ET SI PEYCOUCK SERERE M'ETAIT CONTE...
La date exacte de création de Peycouck Sérère est encore un secret de l’histoire. Ce que l’histoire retient cependant, à travers la tradition orale transmise de génération en génération, ce sont les circonstances de la fondation du village.
Les premiers habitants seraient, en effet arrivés à l’approche de l’hivernage. Pourquoi avaient-ils préféré cet endroit à un autre? Nul ne sait. La raison est peut-être liée à leur statut de paysans et de pasteurs. Ils avaient certainement besoin d’assez d’espace pour cultiver et faire paître le bétail. La preuve: les hectares à perte de vue léguées aux fils actuels du village et qu’ils cultivent ou cultivaient encore avant que la démographie galopante, et du village et de la ville de Thiès, ne viennent les conquérir. Ces terres sont bien connues sous les appellations de thiop tia (les terres déboisées) et diora (le sol dior).
Les premiers venus n’étaient pas seuls sur le site. Ils ont trouvé sur place les gens de Ngoumsane qui les ont accueilli, à bras ouvert pourrait-on dire.
L’hivernage approchait. Il fallait vite dresser des cases. Mais la grande équation, c’était de trouver de la paille pour faire les chaumières. Les Ngoumé-ngoumé- c’est ainsi que l’on désigne les habitants de Ngoumsane-sollicités, n’avaient que de la vieille paille ayant déjà servi, qu’on appelait et on l’appelle jusqu’à présent couck. Les nouveaux arrivants s’en contentèrent pour couvrir les toitures de leurs cases. Cela a servi de prétexte aux Ngoumé-ngoumé pour désigner leurs nouveaux voisins. Ils leur donnèrent le nom de couck-couck qui veut dire les gens à la vieille paille. L’histoire de Peycouck Sérère est donc intimement liée à celle de Ngoumsane.
L’histoire fait également remarquer que le village est devenu, par la suite, un lieu de rencontre. Son emplacement géographique en faisait, en effet, un lieu d’escale pour les voyageurs venus du Baol, vers le centre du pays (actuelle région de Diourbel), en route vers Rufisque (dans la région de Dakar), une ville très commerçante à l’époque coloniale.

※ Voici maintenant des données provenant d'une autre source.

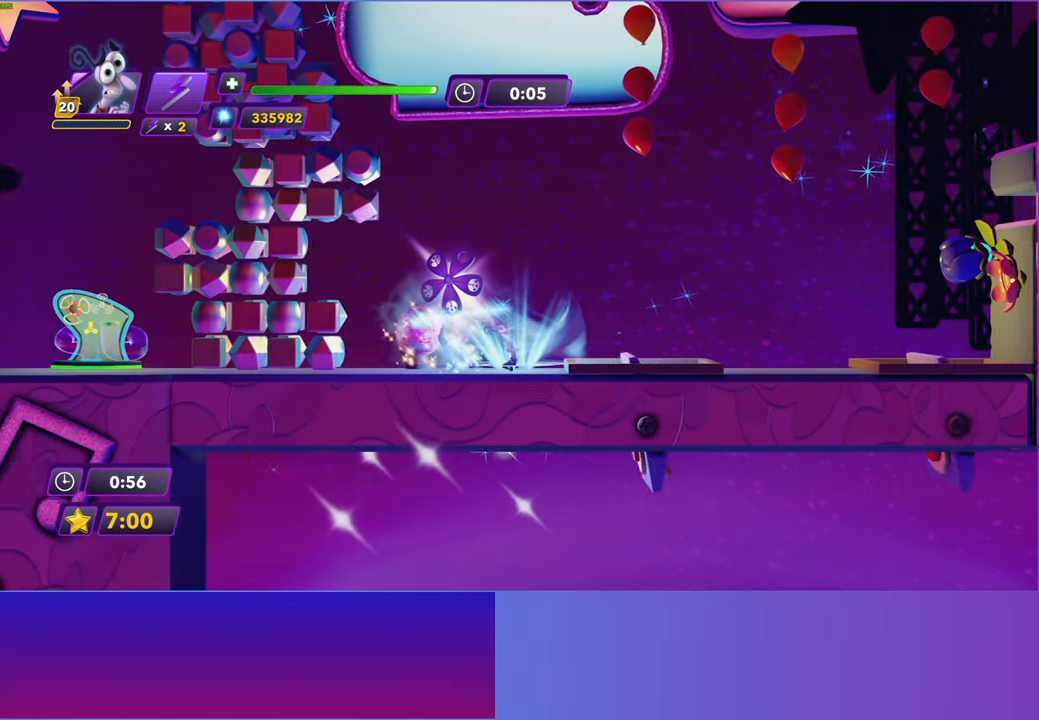
{"buttons": ["Y"], "left_stick": "center", "right_stick": "center", "events": [[133, "DPAD_RIGHT", "up"], [133, "Y", "down"]]}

Ces voyageurs, des Wolofs généralement, se reposaient sous un grand arbre que les noon surnomment wouly et que les Wolofs connaissent sous le vocable de mboul. Pour désigner le lieu, ils parlaient de pey u couck, l’escale ou le lieu de rencontre de couck. Le nom est resté, auquel on adjoindra le mot sérère, de la dénomination de l’ethnie à laquelle appartiennent les habitants du village. Fait remarquable : l’endroit est aujourd’hui situé à quelques cent mètres de la route nationale qui n’a fait que remplacer l’ancienne piste autrefois empruntée par les voyageurs à califourchon sur leurs chevaux.
L’arbre en question, plus que centenaire, a existé jusque vers les années 1985. Le poids de l’âge a eu raison de lui. Il s’est affaissé un beau jour de saison sèche. Son emplacement est occupé par une parcelle à usage d’habitation.

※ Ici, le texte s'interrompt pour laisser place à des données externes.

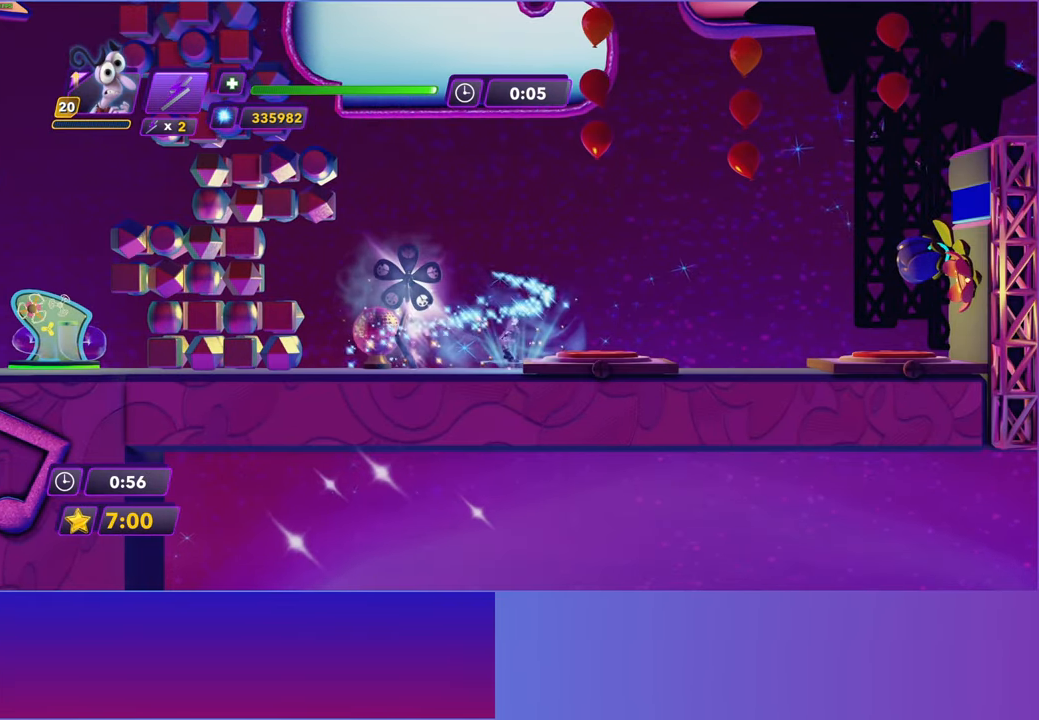
{"buttons": [], "left_stick": "center", "right_stick": "center", "events": [[200, "Y", "up"], [300, "R2", "down"], [433, "R2", "up"]]}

Les cases sont, aujourd’hui, devenues de l’histoire ancienne. Elles existent encore, mais elles ne sont plus témoins du sommeil de ses occupants. Elles sont utilisées comme cuisines ou débarras pour la plupart. L’architecture à Peycouck Sérère, est celle de bâtiments construits en dure avec du ciment. Certaines habitations sont mêmes faites de terrasses. D’autres, si elles sont à un niveau de rez-de-chaussée, sont prévues pour supporter un ou deux étages.
Un coup d’œil, même furtif, renseigne sur le niveau de vie des habitants du village. Les poteaux électriques se dressent le long des rues principales et alimentent les concessions. Ainsi, des téléviseurs aux postes radios en passant par les lecteurs de CD, les réfrigérateurs, les congélateurs et les ordinateurs, chaque famille est, aujourd’hui fière de mener sa vie au rythme du courant électrique. Les toits des maisons sont surmontés d’antenne de télévisions MMDS, parfois hissées très haut, qui permettent de capter plusieurs chaînes. En plus de la modernité, Peycouck Sérère s’ouvre au monde à la civilisation extérieure.